Our current experience has identified two major sources of false positives against FKR. The first being compounds with inherent luminescence and the second source are compounds that modulate signaling events upstream of the target. The former can be eliminated with the FKR-mut reporter. Resolution of the latter, i.e., how to identify compounds specific to the inhibition of one of the known FADD kinases as opposed to upstream events, would require a purified system. However, the ability of the screen to identify upstream signaling events could be beneficial in identifying signaling hubs that impinge on the target kinase.

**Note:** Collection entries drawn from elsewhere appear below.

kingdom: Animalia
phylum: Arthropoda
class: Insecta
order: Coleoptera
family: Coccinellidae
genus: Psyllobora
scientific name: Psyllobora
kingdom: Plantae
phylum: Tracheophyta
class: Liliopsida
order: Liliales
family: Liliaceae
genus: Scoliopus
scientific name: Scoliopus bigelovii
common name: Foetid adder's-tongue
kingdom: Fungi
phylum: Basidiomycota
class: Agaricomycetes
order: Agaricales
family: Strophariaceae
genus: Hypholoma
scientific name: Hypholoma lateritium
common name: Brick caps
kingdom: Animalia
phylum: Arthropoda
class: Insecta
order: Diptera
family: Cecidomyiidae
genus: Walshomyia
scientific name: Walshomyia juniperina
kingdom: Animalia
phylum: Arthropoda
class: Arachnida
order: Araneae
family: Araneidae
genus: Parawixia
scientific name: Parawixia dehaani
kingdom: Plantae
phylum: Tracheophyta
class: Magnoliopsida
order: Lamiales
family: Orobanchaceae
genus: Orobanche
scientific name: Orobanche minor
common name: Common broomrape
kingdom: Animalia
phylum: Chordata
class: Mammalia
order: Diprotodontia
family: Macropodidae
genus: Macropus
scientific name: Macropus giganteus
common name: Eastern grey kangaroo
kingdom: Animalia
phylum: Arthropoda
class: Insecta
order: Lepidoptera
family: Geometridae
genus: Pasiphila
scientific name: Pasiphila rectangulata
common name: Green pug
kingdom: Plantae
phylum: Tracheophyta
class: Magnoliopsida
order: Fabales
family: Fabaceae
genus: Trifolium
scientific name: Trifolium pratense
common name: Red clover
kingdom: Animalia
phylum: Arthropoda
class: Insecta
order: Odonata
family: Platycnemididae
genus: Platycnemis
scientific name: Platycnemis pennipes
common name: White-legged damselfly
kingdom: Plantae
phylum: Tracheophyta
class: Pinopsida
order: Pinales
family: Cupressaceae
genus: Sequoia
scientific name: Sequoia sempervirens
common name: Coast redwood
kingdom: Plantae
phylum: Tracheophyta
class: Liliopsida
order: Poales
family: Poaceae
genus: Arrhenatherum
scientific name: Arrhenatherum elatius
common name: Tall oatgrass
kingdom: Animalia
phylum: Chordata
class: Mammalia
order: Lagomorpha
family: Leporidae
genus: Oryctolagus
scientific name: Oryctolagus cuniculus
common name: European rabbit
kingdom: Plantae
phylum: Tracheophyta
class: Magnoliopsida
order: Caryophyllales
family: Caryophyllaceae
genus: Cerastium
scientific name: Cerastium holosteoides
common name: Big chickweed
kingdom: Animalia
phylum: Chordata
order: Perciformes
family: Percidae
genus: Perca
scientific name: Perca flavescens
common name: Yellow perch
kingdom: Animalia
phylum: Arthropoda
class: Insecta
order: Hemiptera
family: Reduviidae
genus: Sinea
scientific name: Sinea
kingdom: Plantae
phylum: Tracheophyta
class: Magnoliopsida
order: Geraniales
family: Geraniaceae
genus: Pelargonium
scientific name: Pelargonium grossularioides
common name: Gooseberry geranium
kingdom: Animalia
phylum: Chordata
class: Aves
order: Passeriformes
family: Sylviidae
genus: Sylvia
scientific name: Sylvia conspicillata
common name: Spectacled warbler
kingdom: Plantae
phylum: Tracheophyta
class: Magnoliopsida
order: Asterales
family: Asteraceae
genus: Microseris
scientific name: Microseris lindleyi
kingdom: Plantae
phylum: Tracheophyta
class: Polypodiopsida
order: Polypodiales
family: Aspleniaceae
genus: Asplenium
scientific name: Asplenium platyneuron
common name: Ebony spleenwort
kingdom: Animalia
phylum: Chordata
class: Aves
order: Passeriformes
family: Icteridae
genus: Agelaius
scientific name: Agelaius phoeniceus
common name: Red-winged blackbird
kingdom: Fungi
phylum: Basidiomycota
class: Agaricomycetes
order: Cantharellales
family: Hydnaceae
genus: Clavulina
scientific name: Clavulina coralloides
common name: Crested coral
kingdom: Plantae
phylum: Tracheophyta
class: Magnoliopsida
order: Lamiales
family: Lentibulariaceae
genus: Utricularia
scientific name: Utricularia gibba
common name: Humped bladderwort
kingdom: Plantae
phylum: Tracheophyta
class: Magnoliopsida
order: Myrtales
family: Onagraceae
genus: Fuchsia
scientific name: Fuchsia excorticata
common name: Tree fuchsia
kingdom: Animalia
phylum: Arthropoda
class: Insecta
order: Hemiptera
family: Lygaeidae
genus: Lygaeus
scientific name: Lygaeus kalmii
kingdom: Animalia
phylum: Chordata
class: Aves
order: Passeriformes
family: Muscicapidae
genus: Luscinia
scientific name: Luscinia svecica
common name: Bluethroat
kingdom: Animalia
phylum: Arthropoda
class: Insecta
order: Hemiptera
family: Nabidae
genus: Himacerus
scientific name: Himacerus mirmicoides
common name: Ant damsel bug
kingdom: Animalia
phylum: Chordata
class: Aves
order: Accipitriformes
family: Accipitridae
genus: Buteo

Identifying compound hits from a high throughput screen with desirable pharmacological properties requires tedious PK/PD and ADME/Tox studies and is both time consuming and labor intensive. The in vivo results presented here allows for the identification of compounds with desirable pharmacologic properties by rapidly evaluating drug target interactions in vivo thereby providing preliminary insight as to whether the drug is a potential therapeutic agent. The FKR cell-based assay platform will provide rapid identification of lead compounds from HTS, as well as providing in vivo validation of active compounds identified by HTS by rapidly validating drug target interaction and dose and schedule optimization.